Ahora se ha marchado él, y por la mente de ella desfilan muchos pensamientos y muchas figuras; el hombre gallardo ya no está, la rosa yace en el libro de cánticos, y... abuelita vuelve a ser la anciana que contempla la rosa marchita guardada en el libro.


Ahora abuelita se ha muerto. Sentada en su silla de brazos, estaba contando una larga y maravillosa historia.
-Se ha terminado -dijo- y yo estoy muy cansada; dejadme echar un sueñito.


Se recostó respirando suavemente, y quedó dormida; pero el silencio se volvía más y más profundo, y en su rostro se reflejaban la felicidad y la paz; se habría dicho que lo bañaba el sol... y entonces dijeron que estaba muerta.


La pusieron en el negro ataúd, envuelta en lienzos blancos. ¡ Estaba tan hermosa, a pesar de tener cerrados los ojos! Pero todas las arrugas habían desaparecido, y en su boca se dibujaba una sonrisa. El cabello era blanco como plata y venerable, y no daba miedo mirar a la muerta.

Era siempre la abuelita, tan buena y tan querida.

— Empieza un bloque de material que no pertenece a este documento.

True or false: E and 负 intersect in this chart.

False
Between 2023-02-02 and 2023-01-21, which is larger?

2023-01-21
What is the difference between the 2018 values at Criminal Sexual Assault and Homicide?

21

Colocaron el libro de cánticos bajo su cabeza, pues ella lo había pedido así, con la rosa entre las páginas.
Y así enterraron a abuelita.
En la sepultura, junto a la pared del cementerio, plantaron un rosal que floreció espléndidamente, y los ruiseñores acudían a cantar allí, y desde la iglesia el órgano desgranaba las bellas canciones que estaban escritas en el libro colocado bajo la cabeza de la difunta.


La luna enviaba sus rayos a la tumba, pero la muerta no estaba allí; los niños podían ir por la noche sin temor a coger una rosa de la tapia del cementerio.

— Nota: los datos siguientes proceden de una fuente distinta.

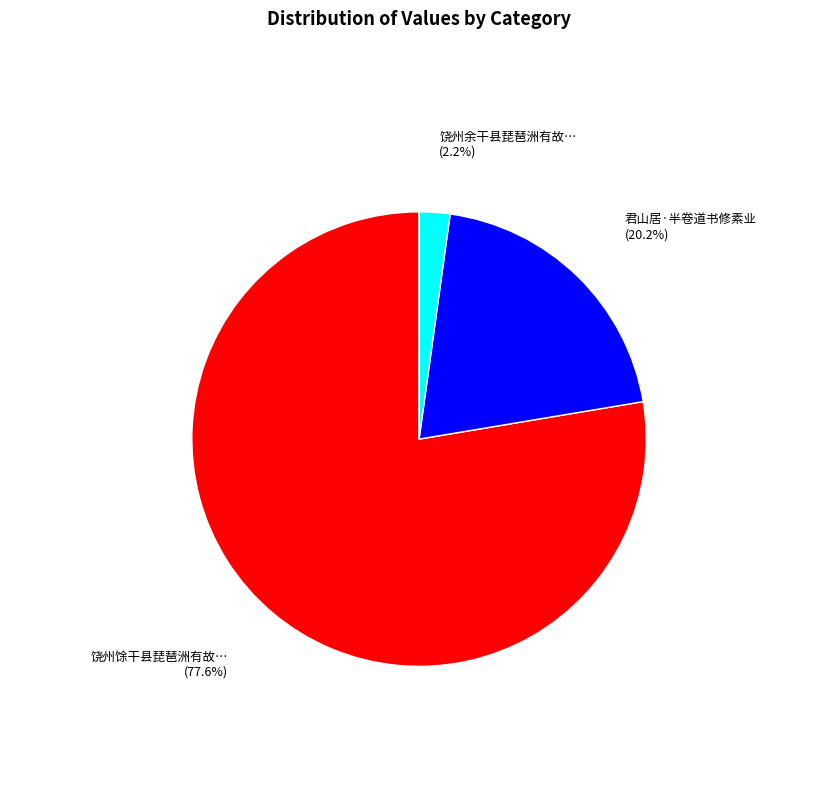

Is there a majority slice in this chart?

Yes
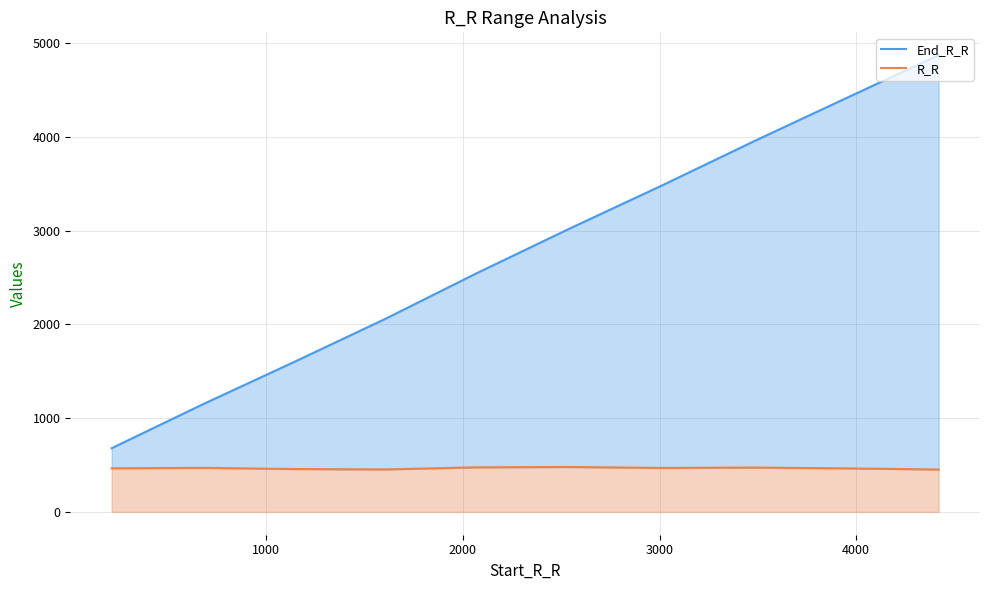

Which series has the largest range (max minus min)?

End_R_R line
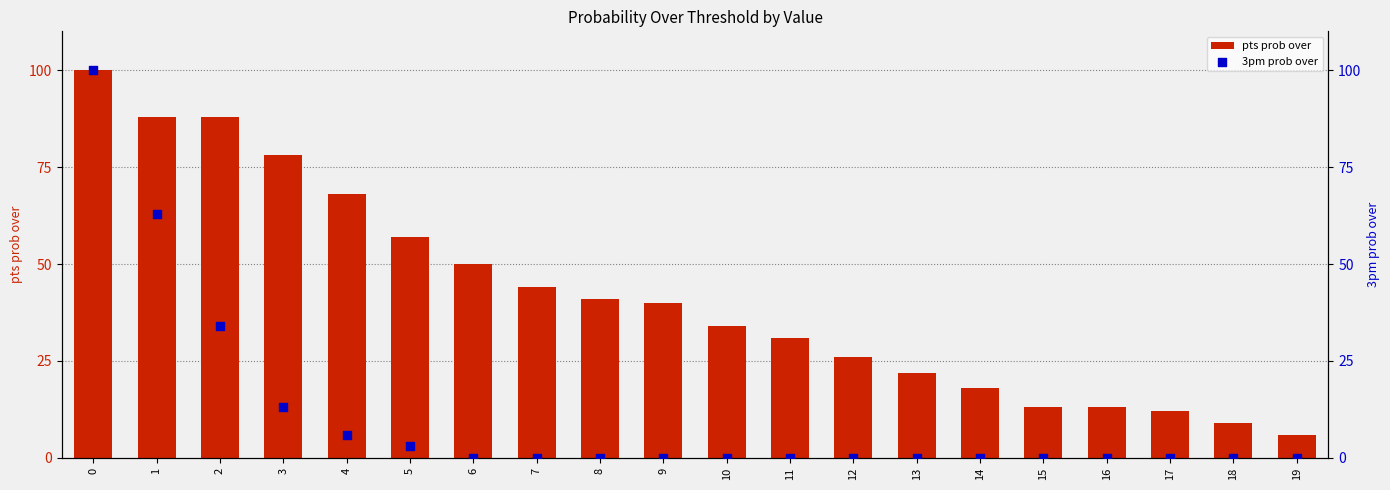

Is the value of pts prob over at 11 greater than the value of 3pm prob over at 1?

No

Los muertos saben mucho más de cuanto sabemos todos los vivos; saben el miedo, el miedo horrible que nos causarían si volviesen.


Pero son mejores que todos nosotros, y por eso no vuelven.
Hay tierra sobre el féretro, y tierra dentro de él.
El libro de cánticos, con todas sus hojas, es polvo, y la rosa, con todos sus recuerdos, se ha convertido en polvo también.
Pero encima siguen floreciendo nuevas rosas y cantando los ruiseñores, y enviando el órgano sus melodías. Y uno piensa muy a menudo en la abuelita, y la ve con sus ojos dulces, eternamente jóvenes.


Los ojos no mueren nunca.


Los nuestros verán a abuelita, joven y hermosa como antaño, cuando besé por vez primera la rosa, roja y lozana, que yace ahora en la tumba convertida en polvo.